§ Brief
Aside from the pictures, copy the listing exactly.

§ Data
--- START ---
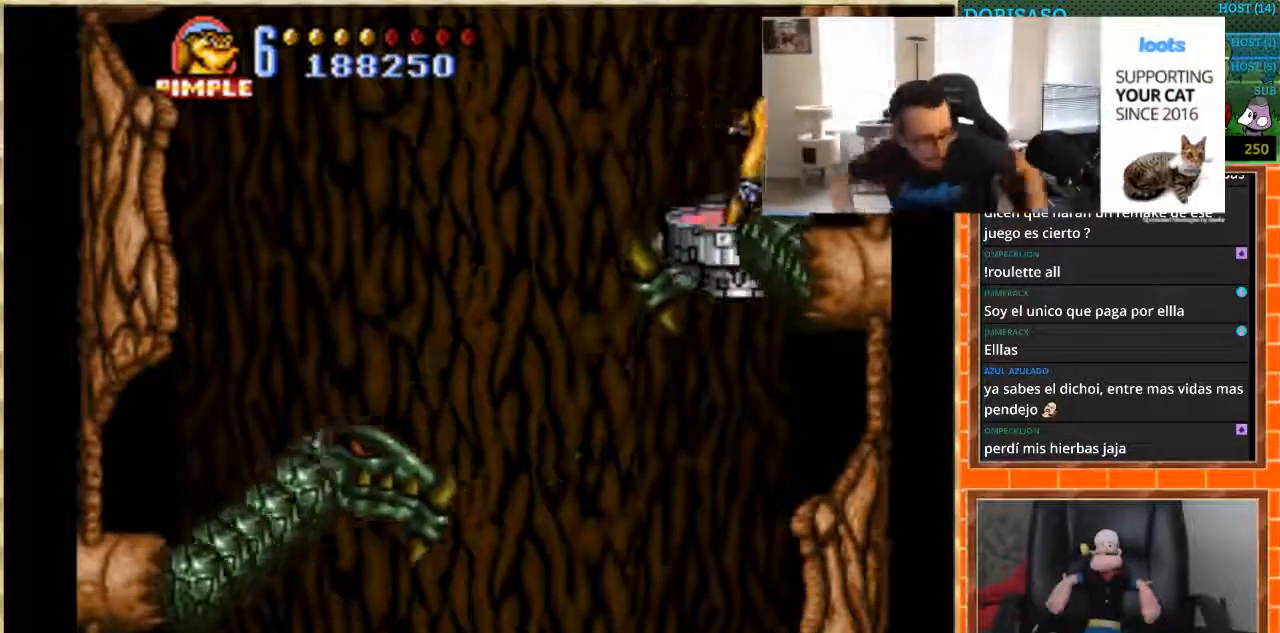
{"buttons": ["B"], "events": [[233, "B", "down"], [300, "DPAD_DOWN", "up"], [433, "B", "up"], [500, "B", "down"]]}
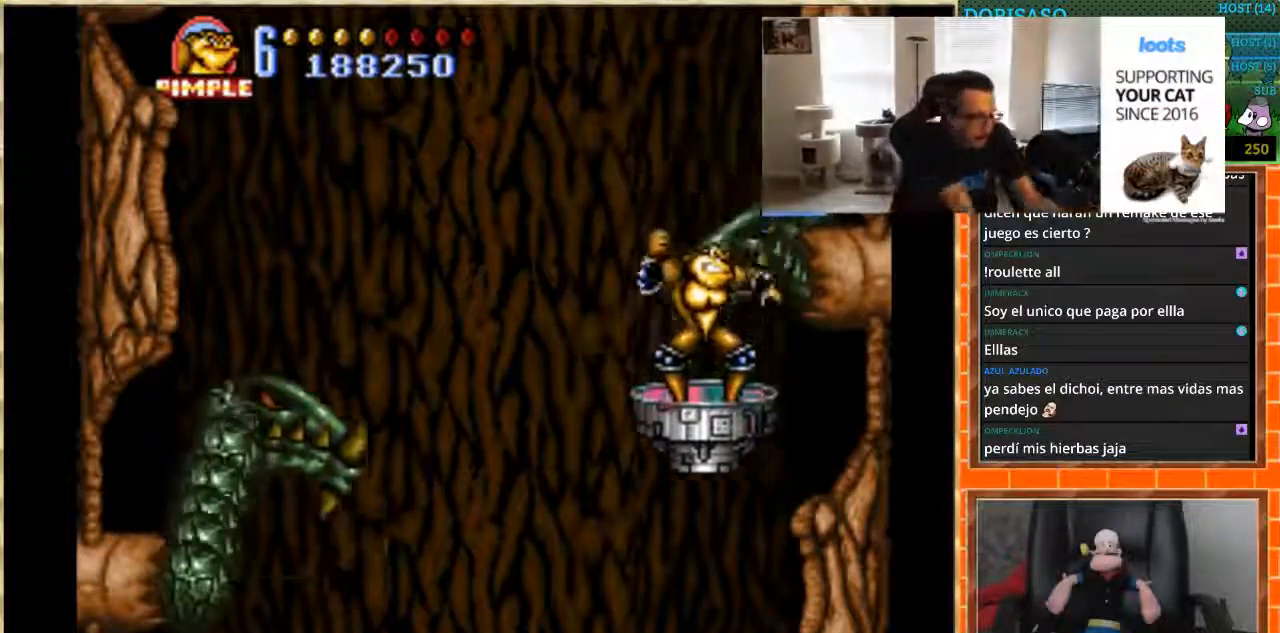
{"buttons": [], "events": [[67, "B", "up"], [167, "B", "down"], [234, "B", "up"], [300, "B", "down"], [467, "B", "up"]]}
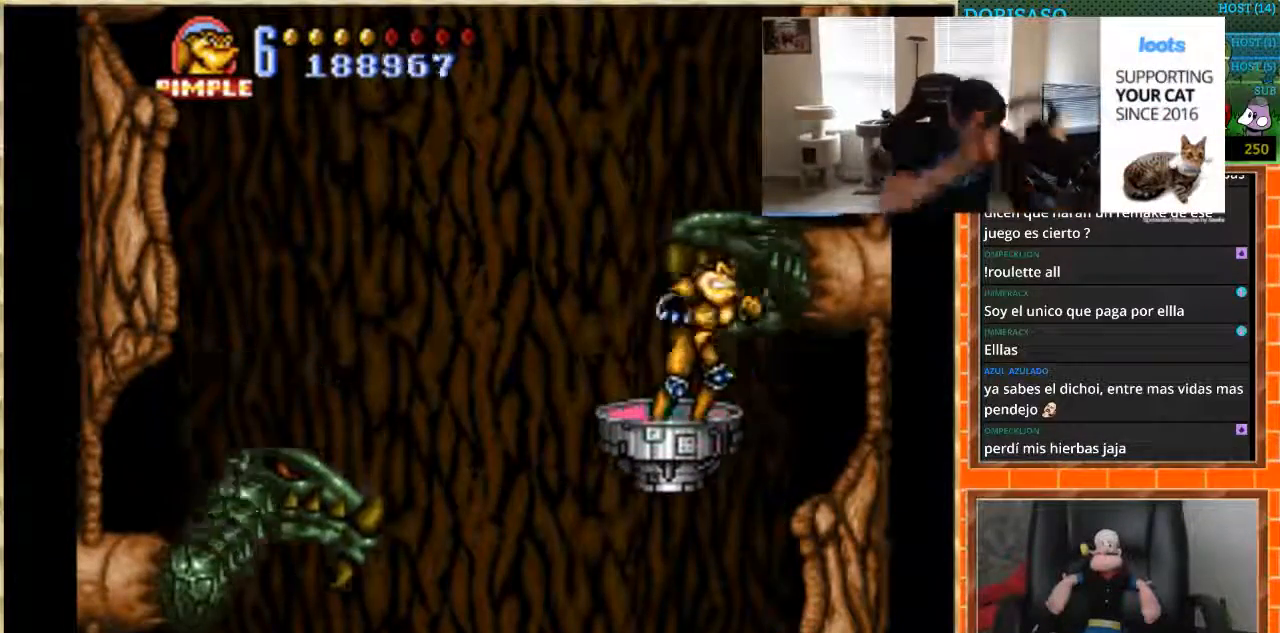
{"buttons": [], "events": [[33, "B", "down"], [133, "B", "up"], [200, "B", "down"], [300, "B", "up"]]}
--- END ---
§ Your response
{"buttons": ["B"], "events": [[233, "B", "down"], [300, "DPAD_DOWN", "up"], [433, "B", "up"], [500, "B", "down"]]}
{"buttons": [], "events": [[67, "B", "up"], [167, "B", "down"], [234, "B", "up"], [300, "B", "down"], [467, "B", "up"]]}
{"buttons": [], "events": [[33, "B", "down"], [133, "B", "up"], [200, "B", "down"], [300, "B", "up"]]}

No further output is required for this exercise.